By Kris Sealey
I’m the lead PI on a Mellon grant to develop a code of ethics for publishing in philosophy. Our team came to this project, not because the diversity in and ethics of publishing philosophy is anything new. Thankfully, there have been conversations about these challenges circulating in our profession for quite some time. According to its 2016 reported demographics, the membership of the APA is 76.4% white and 74.6% male. Concerns about the absence of diversity within the discipline and how that absence shapes practices around publishing and editorial decisions have been part of the experience of many constituencies in professional philosophy.
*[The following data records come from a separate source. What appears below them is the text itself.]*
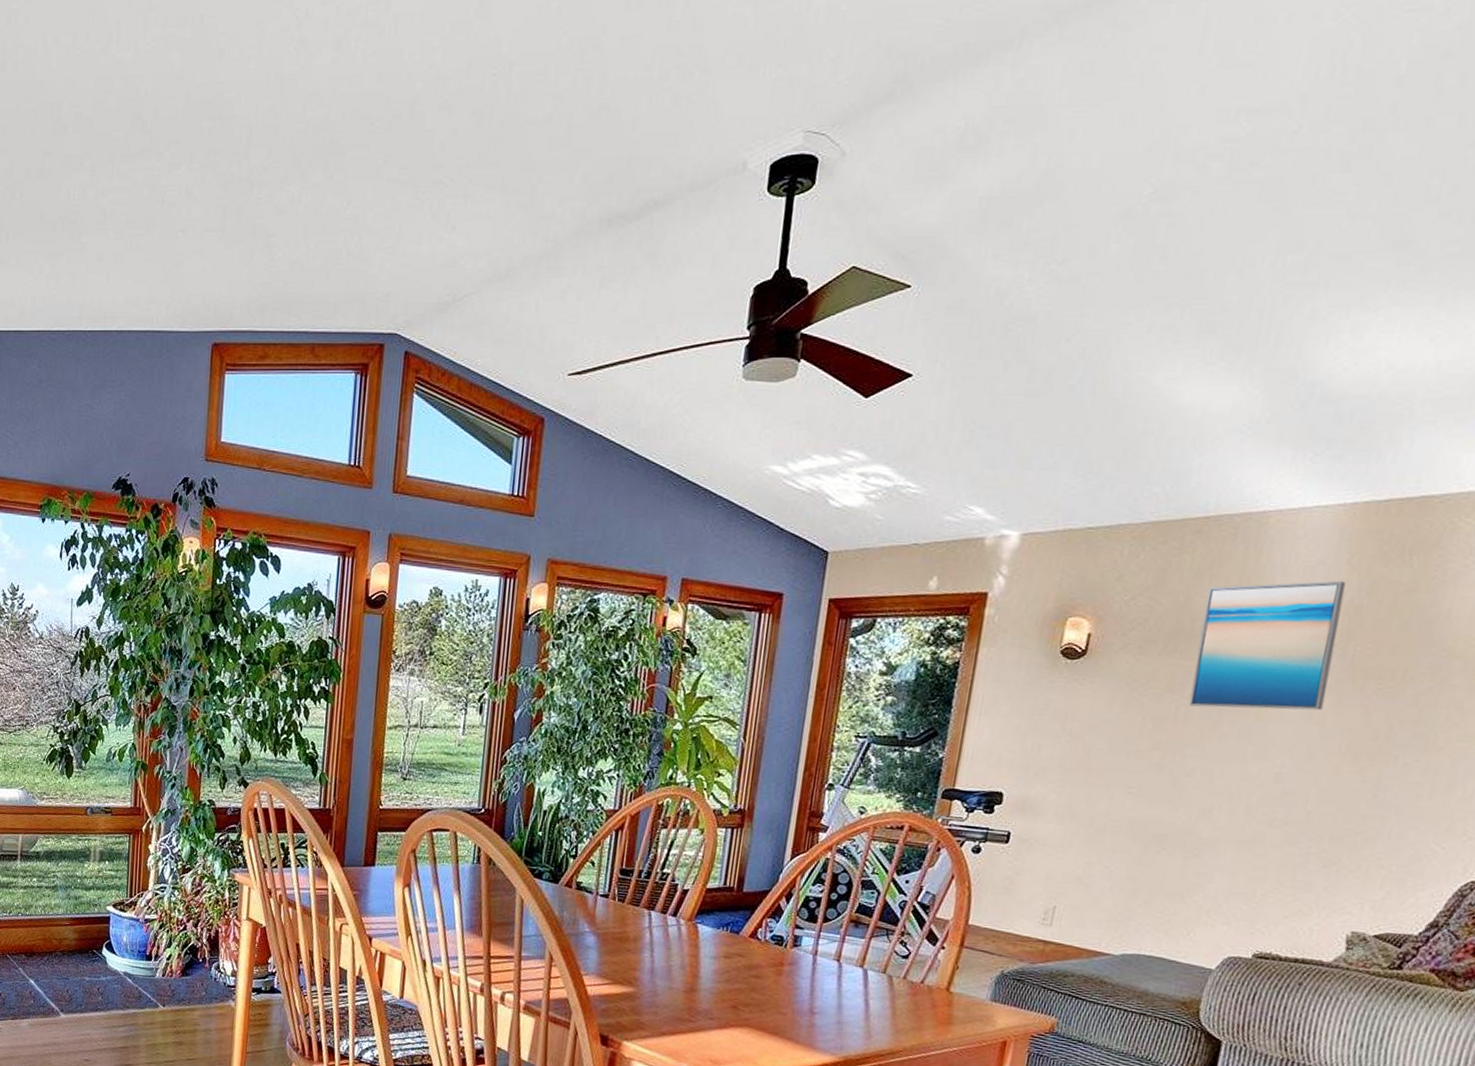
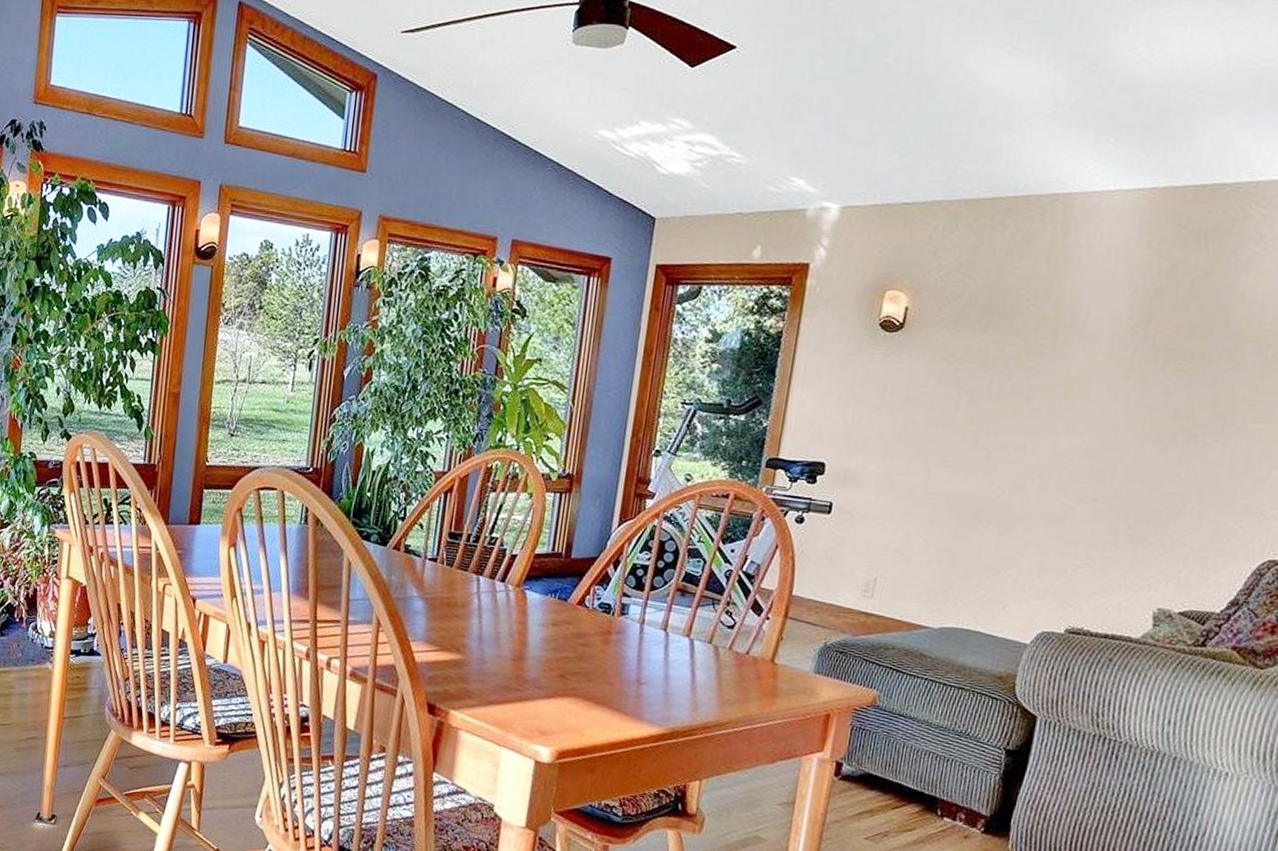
wall art: present [1188,581,1347,711] -> none [1001,263,1147,389]

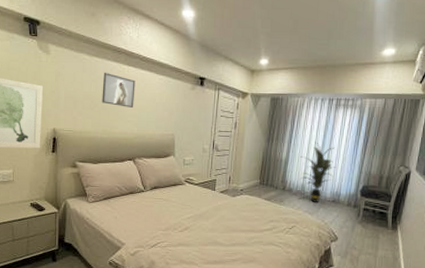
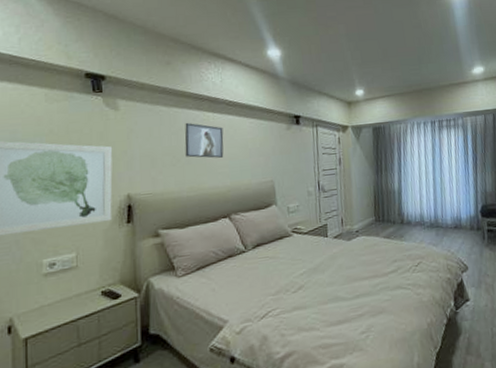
indoor plant: present [300,142,336,203] -> none [413,167,451,233]

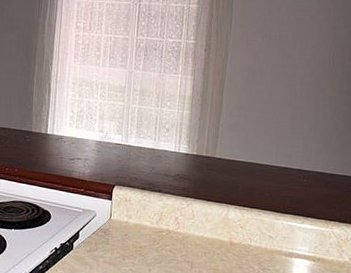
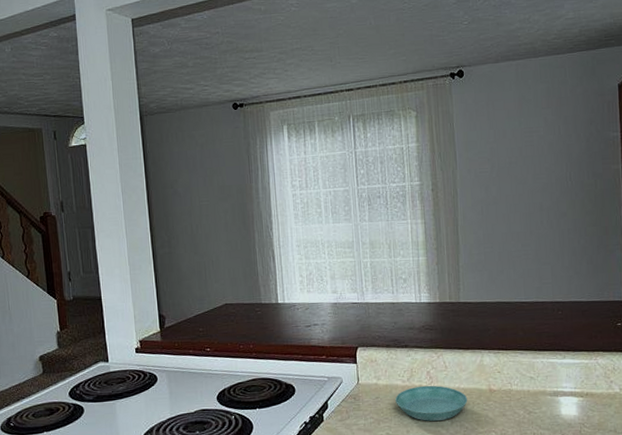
saucer: none [142,229,209,265] -> present [395,385,468,422]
The goal of this project is to expand the conversation about how to encourage broader inclusion in philosophy. We join the concern – broadly shared in the field – with the statistical underrepresentation of marginalized scholars on journal editorial boards, and their underrepresentation in the kinds of scholarship that gets published. But our project is more specifically concerned with how marginalized groups are engaged in the literature, if and when those representative statistics increase. In other words, we consider substantial structural improvements not only in terms of increased published papers, more citations of marginalized scholars, and increased numbers of marginalized scholars on editorial boards but also in terms of more ethical practices of inclusion. It is our belief that inclusivity in scholarship and ethical approaches to historically marginalized groups requires more than increasing representation in publication and citation, that it also requires scholarship and peer review practices that follow ethical guidelines to give voice to those groups in ways that best serve them.
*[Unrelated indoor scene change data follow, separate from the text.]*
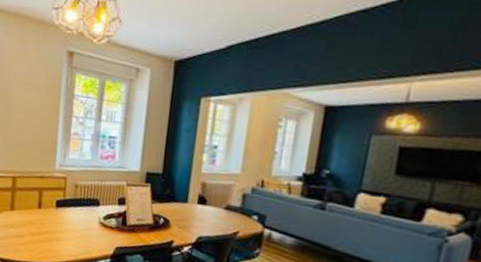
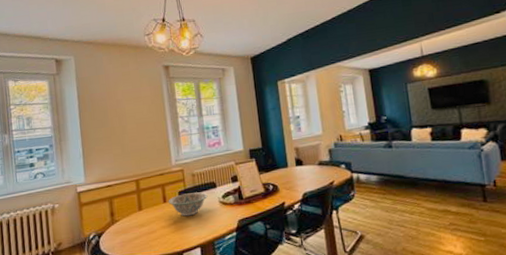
decorative bowl: none [43,203,88,230] -> present [168,192,208,217]

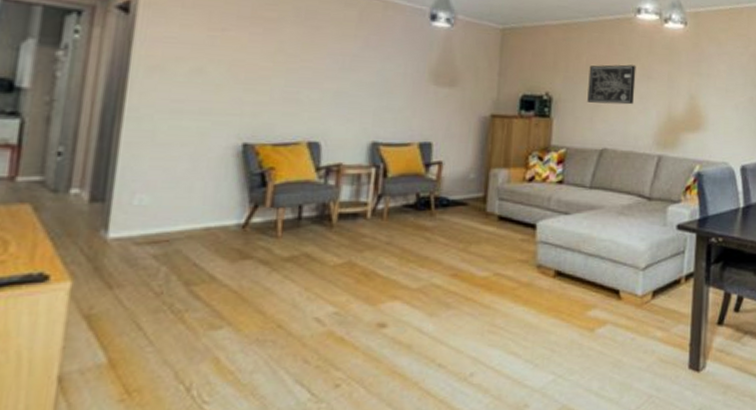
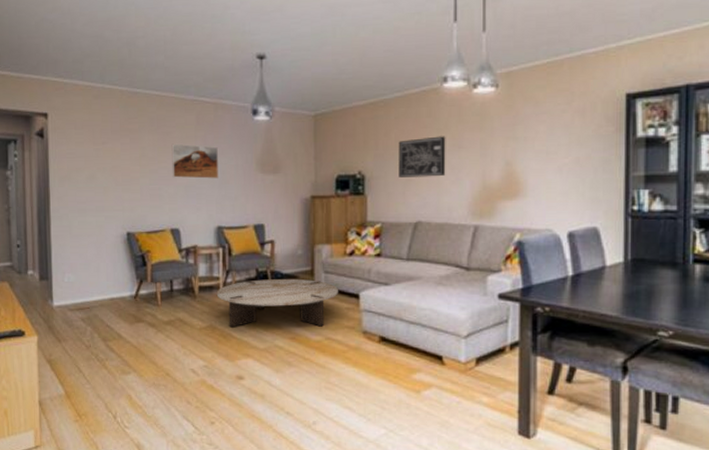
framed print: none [318,40,383,86] -> present [171,143,218,179]
coffee table: none [361,205,513,264] -> present [216,278,338,328]

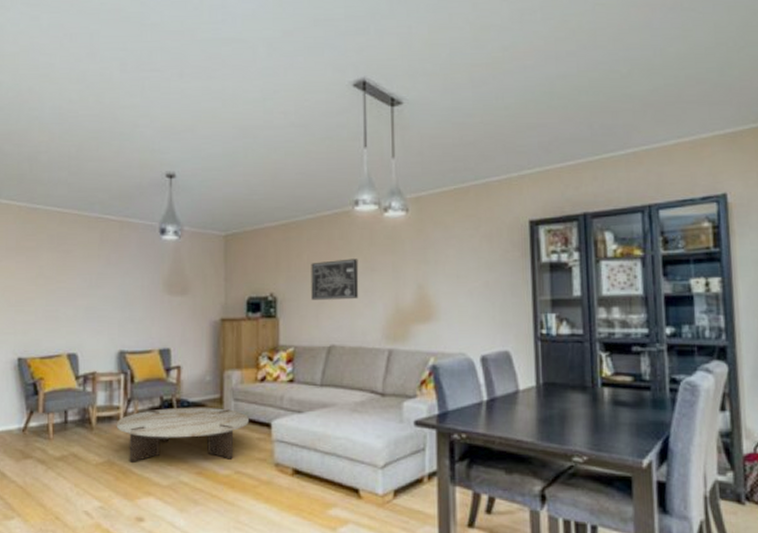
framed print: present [171,143,218,179] -> none [71,262,122,300]

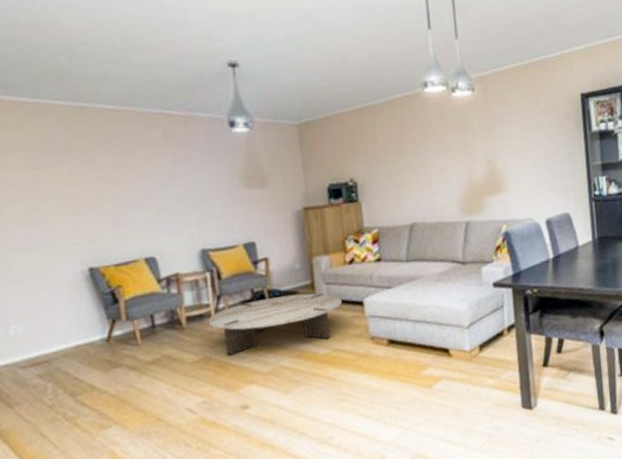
wall art: present [311,258,359,300] -> none [387,139,435,182]

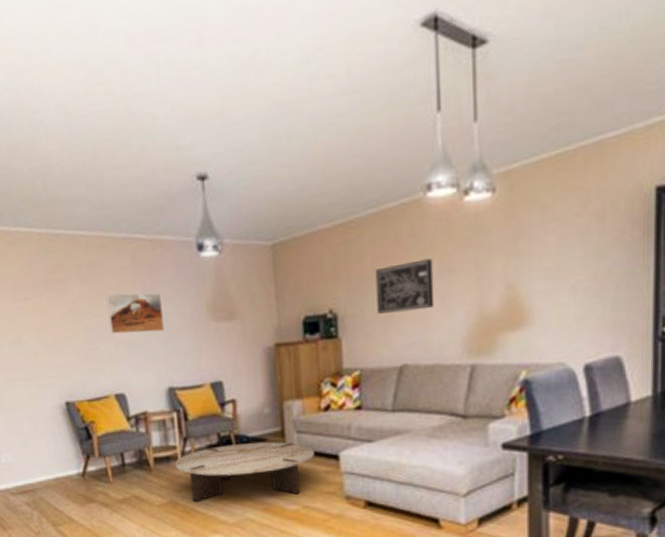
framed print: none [135,163,197,201] -> present [106,292,164,334]
wall art: none [387,139,435,182] -> present [375,258,435,314]

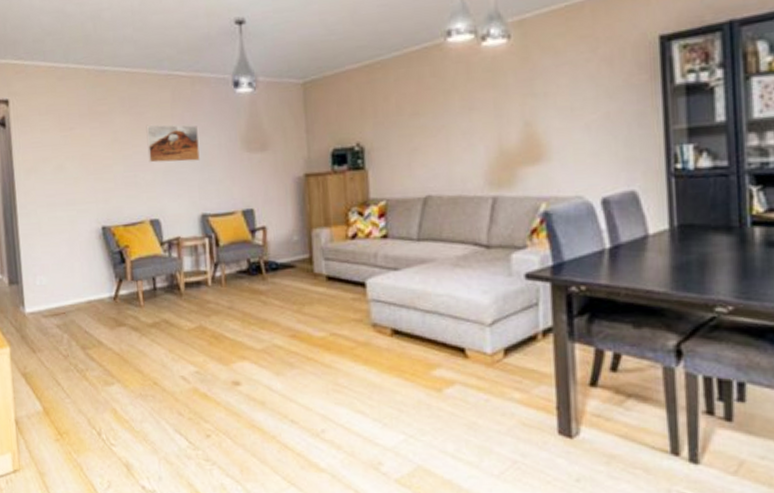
coffee table: present [174,442,314,502] -> none [204,268,342,327]
wall art: present [375,258,435,314] -> none [400,97,456,147]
The questions that guide our project are: How might we rethink our publication, citation, and editorial decisions so that professional philosophy can counteract rather than amplify the structural precarity of certain groups of individuals in philosophy? What does it mean for philosophy to be accountable to marginalized constituencies in our profession, both when we theorize about their experience and when we cite scholarship on such marginalized experiences?
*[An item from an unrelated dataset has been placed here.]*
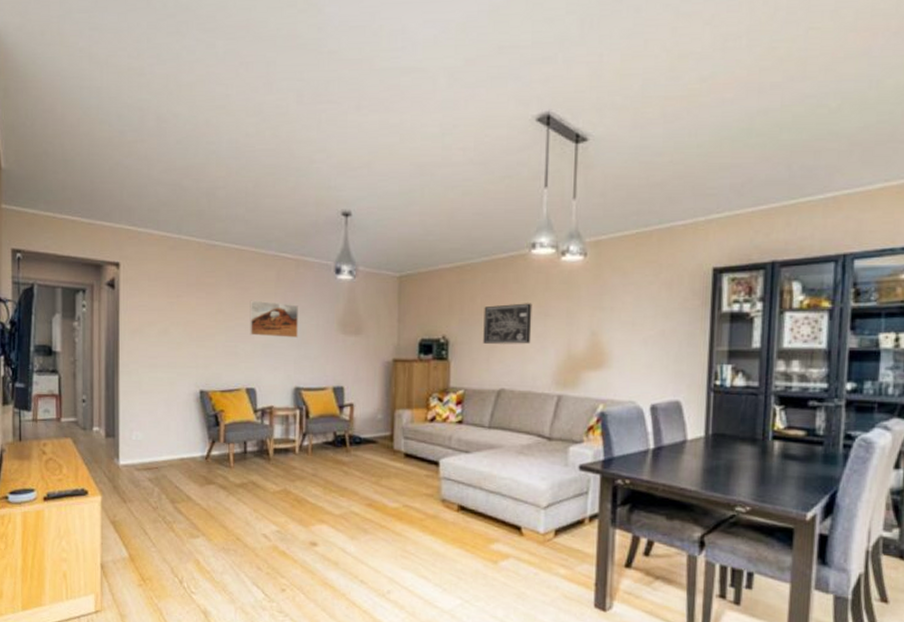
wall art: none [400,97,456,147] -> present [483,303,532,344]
Our project focuses on how issues of diversity might be addressed at the level of producing the scholarly object. We are in the midst of facilitating focus group conversations which have been driven by questions about determining the (un)reliability of research findings, rectifying unethical research, and determining best practices for adequate engagement with/citation of marginalized scholarship. Such policies and best practices are well-established for the natural and social sciences, but we have noted a dearth in the equivalent for the humanities and for philosophy, in particular. Our planning grant examines the question of what guidelines for best practices and a code of publication ethics in the humanities might look like by analyzing publishing policies and guidelines that are concerned with
- explicitly defining academic misconduct, especially when it comes to appropriating the ideas of others without acknowledgment;
- defining guidelines for research addressing underrepresented or marginalized populations (more generally); and
- defining guidelines for engaging underrepresented or marginalized scholars (more particularly).
We’re engaging with these questions through a series of focus groups that gather journal editors, journal presses, and representatives of various APA committees. We conducted such a focus group at each of the three APA division meetings this year, as well as three online focus groups for those who could not make the in-person meetings, and will host one this summer for representatives of presses that publish professional journals. We also welcome comments from the broader philosophy community through this online form.
We plan to report our outcomes in a white paper which should be released in the fall. Alongside the white paper, we will develop templates for best practices that editors can adapt in conversation with their editorial boards for ensuring ethical treatment of marginalized groups in research and scholarship in philosophy. We hope to address inclusive citation practices, peer review practices, scholarly consideration of the effect of the research on those most affected by the scholarship, what it means to ensure inclusion of marginalized voices, and what would count as reflective processes for work that directly affects marginalized groups.
Our hope, my hope, is that this work can help people think about how the lives of actual people are affected by the work that we do, and how our research practices can acknowledge and reflect that reality.
Kris Sealey is an Associate Professor of Philosophy, co-director of the Peace and Justice Studies Program, and co-director of Curriculum Development at the Center for Academic Excellence at Fairfield University. She works in Continental Philosophy, Philosophy of Race, and Postcolonial Theory. Her current book project, Creolizing the Nation: The Argument for an Alternative Ontology, investigates the relationship between community formations, creolizing process of identity-formation, and the nation.